Choosing his assignments
After making the transition to locum tenens practice, Dr. Quinn quickly learned opportunities were plentiful for critical care pulmonologists.
“It never really entered my mind just how much demand there is,” he said. “There’s definite need for pulmonary critical care physicians. There are not enough people doing this.”
The high demand means his Weatherby representative has plenty of work opportunities to connect him to.
“He knows me,” explained Dr. Quinn. “He knows what I can do, so I give him free reign to find something I’ll be a good fit for.”
For Dr. Quinn, a good location is easy to get to. For example, he likes two locations near the Atlanta airport because he can fly directly to Atlanta from his homebase airport and avoid the hassle of connecting flights.
Staying within the same healthcare network is important to Dr. Quinn. “What’s nice about that,” he explains, “is that I don’t have to learn another system. They know me; I know them. They like having me come back, and I’m fortunate enough that my next year is already booked out.”
Building a sustainable locums practice
Dr. Quinn acknowledges that it is challenging to learn a new system and integrate into new institutional cultures but explains that the medicine is the same anywhere you go. He is successful, in part, because he does not attempt to change the institution.
“You learn there are a lot of good doctors out there, a lot of good people, a lot of well-run hospitals,” he said. “You’re not there to be the hotshot coming into town to teach everyone how to do things right. There’s more than one way to take care of the same problem.”
With that perspective, Dr. Quinn can focus on his work. “You go, you’re pleasant, you do your job, and when it is over, you’re done,” he says. In contrast, he was never completely able to step away from work in his traditional practice, even when on vacation. “You’ve got to tie off loose ends, otherwise when you come back there’s a pile a mile high to dig out of. I don’t worry about that anymore.”
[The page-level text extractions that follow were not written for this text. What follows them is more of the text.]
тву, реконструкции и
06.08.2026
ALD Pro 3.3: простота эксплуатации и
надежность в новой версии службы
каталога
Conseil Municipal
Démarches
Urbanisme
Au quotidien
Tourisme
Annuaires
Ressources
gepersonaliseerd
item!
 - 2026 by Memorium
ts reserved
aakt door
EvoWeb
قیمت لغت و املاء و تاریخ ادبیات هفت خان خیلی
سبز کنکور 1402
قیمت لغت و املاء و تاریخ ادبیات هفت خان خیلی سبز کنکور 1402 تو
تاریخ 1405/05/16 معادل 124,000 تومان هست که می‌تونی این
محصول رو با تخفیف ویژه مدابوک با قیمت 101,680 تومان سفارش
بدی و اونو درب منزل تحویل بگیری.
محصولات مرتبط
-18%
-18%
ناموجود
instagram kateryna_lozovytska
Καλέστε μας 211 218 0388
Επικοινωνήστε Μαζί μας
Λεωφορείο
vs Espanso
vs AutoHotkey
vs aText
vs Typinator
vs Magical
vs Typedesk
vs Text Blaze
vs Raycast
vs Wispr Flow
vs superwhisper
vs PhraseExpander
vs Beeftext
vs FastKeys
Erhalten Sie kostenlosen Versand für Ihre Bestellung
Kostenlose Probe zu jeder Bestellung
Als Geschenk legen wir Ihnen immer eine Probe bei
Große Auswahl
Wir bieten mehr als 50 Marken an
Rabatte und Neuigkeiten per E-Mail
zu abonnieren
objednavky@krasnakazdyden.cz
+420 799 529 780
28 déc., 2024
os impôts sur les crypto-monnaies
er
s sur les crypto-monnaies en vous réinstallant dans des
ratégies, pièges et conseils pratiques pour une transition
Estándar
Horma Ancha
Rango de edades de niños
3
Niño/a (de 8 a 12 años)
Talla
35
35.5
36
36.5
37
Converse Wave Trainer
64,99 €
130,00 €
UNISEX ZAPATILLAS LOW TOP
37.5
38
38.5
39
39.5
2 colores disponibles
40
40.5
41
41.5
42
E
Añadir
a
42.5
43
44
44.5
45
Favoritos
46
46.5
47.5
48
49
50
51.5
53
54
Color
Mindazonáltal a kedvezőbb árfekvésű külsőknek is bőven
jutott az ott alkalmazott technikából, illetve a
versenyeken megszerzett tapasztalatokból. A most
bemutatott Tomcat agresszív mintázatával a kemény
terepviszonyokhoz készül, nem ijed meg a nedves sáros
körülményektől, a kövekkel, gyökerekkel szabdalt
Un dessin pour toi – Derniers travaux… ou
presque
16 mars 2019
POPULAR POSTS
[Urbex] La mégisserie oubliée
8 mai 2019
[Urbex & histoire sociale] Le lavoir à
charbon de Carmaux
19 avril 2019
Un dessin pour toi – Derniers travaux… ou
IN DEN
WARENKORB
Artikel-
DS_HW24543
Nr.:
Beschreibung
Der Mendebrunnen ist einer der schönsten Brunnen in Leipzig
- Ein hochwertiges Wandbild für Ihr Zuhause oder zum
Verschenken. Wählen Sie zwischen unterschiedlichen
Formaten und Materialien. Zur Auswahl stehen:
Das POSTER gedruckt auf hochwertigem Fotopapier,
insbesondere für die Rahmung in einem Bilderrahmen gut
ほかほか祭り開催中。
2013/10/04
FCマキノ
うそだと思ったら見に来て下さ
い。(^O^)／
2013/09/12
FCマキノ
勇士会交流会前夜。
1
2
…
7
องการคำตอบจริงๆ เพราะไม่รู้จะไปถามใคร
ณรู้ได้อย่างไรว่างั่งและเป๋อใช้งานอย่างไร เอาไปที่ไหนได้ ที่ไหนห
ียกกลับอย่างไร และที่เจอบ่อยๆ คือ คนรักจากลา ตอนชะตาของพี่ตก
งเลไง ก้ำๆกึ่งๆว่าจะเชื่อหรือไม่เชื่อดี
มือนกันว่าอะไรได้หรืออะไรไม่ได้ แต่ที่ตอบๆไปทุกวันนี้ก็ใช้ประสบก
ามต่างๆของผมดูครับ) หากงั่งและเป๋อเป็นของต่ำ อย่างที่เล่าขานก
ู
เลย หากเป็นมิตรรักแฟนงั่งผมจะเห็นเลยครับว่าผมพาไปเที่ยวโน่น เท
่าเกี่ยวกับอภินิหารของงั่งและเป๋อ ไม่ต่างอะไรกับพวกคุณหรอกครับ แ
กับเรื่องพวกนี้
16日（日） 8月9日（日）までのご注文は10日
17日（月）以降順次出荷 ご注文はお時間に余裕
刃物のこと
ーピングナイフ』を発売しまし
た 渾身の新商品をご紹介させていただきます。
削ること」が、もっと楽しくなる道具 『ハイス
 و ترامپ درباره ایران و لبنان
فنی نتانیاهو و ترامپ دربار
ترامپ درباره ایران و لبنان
The pandemic storm before and during the transition
Dr. Quinn’s last months in his traditional full-time practice were marked by a pandemic work surge. His hospital added 50% more beds to accommodate COVID-19 patients. By his last weekend on the job in May 2020, he was rounding on 50 people a day.
“It was kind of a beat down,” he remembers, but the high patient load was the only way to ensure that he and his colleagues could get some time off.
When he transitioned to locum tenens, he continued to serve large populations of COVID-19 patients. “I offered to go to really underserved areas,” he says. “I went to El Paso for a little bit just because they were overwhelmed.” He remembers having 80 patients at one facility and “scores more teetering all over the place, so you’re just running around trying to put out fires.” That, he said, was a challenge.
A locum tenens practitioner for life
Dr. Quinn describes his time as a locum tenens, and working with Weatherby, as wonderful. In fact, when Dr. Quinn reaches retirement, he doesn’t see himself stepping away from what he calls a great opportunity entirely. “I know myself too well,” he says. He may slow his pace or focus more on outpatient practice. But leaving pulmonary practice altogether? “I need a little adult daycare from day to day. I need something to do.”